Road in Central African Republic

The N8 road also designated as RN8, is a national route in Central African Republic with a total distance of 491 kilometers. The route forms a diagonal trajectory, albeit with interruptions, connecting Sibut to the border with Sudan at Am Dafok. The N8 comprises two distinct sections: the first measuring 463 kilometers and the second measuring 107 kilometers. These sections combine to form the N8.

== Route ==
The N8 route originates in Sibut, where it diverges from the N2, marking the end of the tarmac road. From Sibut, the road proceeds northward as a wide dirt road, traversing the savannah landscape to Kaga-Bandoro. Before reaching Kaga-Bandoro, the road turns east and continues as a dirt road to Mbrès. The route then heads northeast, crossing the rolling and sparsely populated savannah to N'Délé, a significant village. At N'Délé, dirt roads branch out north and northeast, but do not connect to the remaining sections of the N8.
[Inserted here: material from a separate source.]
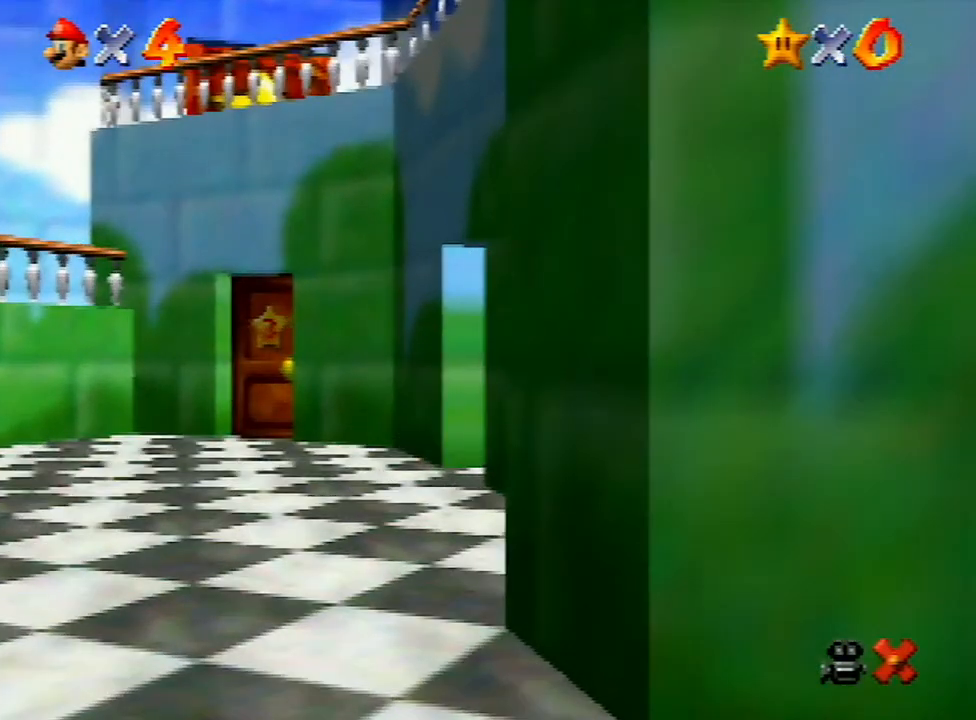
{"buttons": [], "left_stick": "up-right", "events": []}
The third section of the N8 begins near Madjia, southwest of Birao. This segment is also a dirt road, leading northeast to Birao, a large village. From Birao, the road proceeds eastward, entering drier regions that mark the transition between the savannah and the Sahel. The road follows a small river, ultimately reaching the border with Sudan at Am Dafok. Beyond this point, a dirt road continues to Nyala in Sudan, providing a cross-border connection.

== History ==
In the 1970s, the southernmost section of the N8, along with the RR10 and N4, served as the primary route connecting Chad to the Central African Republic. An assessment in 1972 found that the N8 segment between Sibut and Kaga-Bandoro was a relatively well-maintained dirt road, facilitating most of the freight traffic from Chad to the port of Pointe-Noire in the Republic of Congo. However, the border crossing at Am Dafok is minimal, and the regional security situation is challenging, with instability in both the northeast of the Central African Republic and the adjacent Darfur region of Sudan, making travel and transportation in this area difficult.